The current numbers mean MUCH more than the 90% approval rating he had a year and a half ago, because we are a year and a half closer to the election. There are certainly issue on which the country is divided 50/50, but the reelection of Bush is not among them.
Sorry, Brian. It's true his approval numbers are slipping, but many of those disapproving are disapproving for reasons exactly the opposite of what the Democrats disapprove of him for. Given a choice between him and Kerry, they'll mostly vote for Bush.
It's no different than the high numbers 18 months ago. Even those Democrats saying they approved would still have rather had a Democrat, as I said then when my fellow conservatives were gloating and the libs on the board were depressed.
The situation, for all the noise since then, has not changed materially, or at least not yet.
Furthermore, a large chunk of the national electorate isn't even tuned in yet, and won't be until Labor Day. Up until January 1, it looked as if Howard Dean had the Democratic nomination locked up, based on most of the polls. But the polls weren't reflecting anything but the hard-core political types who pay attention all the time, and the rest of the party weren't nearly as enthused over Dean as the hard-core.
So don't take any of the polls too seriously yet. We've still got the rest of the summer, the conventions, the Labor Day critical point, the debates, and several tens or hundreds of millions of dollars worth of dirty tricks, attack ads, and speeches to get through between now and November. It's actually quite early yet.
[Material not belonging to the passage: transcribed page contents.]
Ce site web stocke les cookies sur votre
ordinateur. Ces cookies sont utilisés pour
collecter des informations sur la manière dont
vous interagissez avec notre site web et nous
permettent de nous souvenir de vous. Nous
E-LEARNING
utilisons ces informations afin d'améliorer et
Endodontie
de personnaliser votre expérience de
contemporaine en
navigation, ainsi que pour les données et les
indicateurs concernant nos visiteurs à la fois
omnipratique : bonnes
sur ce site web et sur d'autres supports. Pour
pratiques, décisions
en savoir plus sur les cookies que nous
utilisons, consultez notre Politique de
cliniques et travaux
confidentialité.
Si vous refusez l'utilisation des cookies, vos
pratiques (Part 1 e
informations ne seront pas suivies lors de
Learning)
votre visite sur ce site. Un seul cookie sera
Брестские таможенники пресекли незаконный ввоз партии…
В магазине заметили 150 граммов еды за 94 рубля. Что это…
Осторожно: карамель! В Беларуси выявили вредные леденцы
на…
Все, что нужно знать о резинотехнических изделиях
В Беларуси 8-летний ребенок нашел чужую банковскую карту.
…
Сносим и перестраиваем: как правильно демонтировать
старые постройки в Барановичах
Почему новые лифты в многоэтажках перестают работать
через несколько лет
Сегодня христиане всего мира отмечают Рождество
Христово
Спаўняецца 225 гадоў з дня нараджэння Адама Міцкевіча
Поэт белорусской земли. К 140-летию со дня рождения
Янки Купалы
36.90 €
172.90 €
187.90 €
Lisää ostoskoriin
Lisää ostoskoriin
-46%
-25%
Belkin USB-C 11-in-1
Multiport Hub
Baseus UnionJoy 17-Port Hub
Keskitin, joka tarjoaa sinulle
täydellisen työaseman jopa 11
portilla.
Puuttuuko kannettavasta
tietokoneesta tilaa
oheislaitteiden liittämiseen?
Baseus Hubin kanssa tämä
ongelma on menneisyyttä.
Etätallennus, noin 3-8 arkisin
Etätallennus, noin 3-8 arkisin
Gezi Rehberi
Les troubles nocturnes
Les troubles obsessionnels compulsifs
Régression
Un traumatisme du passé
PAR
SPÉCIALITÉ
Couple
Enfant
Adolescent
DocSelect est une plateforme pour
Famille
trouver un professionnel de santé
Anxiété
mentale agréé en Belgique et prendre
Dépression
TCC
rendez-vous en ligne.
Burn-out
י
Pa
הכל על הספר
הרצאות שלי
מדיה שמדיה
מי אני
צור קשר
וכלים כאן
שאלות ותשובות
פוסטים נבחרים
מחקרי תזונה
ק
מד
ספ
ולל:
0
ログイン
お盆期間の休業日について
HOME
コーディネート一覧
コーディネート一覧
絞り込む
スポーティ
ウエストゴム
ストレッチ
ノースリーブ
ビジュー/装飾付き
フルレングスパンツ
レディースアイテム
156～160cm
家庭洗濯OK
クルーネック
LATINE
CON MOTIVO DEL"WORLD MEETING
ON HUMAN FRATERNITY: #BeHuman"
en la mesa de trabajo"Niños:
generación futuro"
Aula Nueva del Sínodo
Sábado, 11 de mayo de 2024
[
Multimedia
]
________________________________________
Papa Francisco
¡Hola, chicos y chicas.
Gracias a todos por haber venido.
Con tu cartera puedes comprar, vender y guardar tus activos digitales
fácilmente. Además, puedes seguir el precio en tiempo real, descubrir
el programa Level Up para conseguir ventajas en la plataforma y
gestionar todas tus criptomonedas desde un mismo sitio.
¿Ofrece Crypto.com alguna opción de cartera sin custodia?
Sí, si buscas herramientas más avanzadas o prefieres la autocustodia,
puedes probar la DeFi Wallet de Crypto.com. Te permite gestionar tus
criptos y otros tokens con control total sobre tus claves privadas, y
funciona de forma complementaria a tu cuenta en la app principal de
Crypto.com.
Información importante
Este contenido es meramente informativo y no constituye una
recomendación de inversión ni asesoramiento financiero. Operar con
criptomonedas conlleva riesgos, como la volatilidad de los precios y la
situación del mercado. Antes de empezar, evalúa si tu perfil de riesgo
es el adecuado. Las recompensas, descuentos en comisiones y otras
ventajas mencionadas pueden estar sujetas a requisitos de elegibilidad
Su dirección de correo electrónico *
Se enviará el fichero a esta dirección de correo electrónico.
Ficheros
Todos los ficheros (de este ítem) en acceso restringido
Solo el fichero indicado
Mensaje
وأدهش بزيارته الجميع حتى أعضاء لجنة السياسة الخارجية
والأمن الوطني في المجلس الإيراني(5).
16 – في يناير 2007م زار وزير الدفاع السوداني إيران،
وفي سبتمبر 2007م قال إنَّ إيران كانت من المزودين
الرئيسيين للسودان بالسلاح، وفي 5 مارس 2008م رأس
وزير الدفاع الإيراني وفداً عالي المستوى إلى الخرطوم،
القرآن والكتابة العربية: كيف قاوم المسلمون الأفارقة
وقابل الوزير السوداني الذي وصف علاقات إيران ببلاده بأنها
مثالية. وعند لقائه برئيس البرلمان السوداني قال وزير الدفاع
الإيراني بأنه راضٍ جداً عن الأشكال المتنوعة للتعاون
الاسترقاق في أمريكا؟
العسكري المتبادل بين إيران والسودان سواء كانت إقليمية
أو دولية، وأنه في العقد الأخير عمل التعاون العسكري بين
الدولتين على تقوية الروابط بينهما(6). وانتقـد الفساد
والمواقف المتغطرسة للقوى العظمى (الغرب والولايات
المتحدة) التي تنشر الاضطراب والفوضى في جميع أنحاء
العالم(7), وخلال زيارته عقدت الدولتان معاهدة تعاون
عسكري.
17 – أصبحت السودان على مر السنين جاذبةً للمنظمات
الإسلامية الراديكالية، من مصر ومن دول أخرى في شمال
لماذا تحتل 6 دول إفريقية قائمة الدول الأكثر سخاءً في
Moreover, his current numbers aren't the problem so much as the trend. If he doesn't reverse that trend, it's going to be a Kerry landslide.
Brian, Kerry will be lucky to win a narrow margin. Nothing has changed, not even 911 changed anything that mattered.
Do you really imagine that the people who voted for Bush in 2000 have magically come to prefer a Democratic/liberal view? The discontent on their side is that Bush is giving in too easily! You're not going to like what's likely to happen over the next few months, but get ready, because odds are the polls are going to gyrate back and forth, and then stabilize in something like a close race.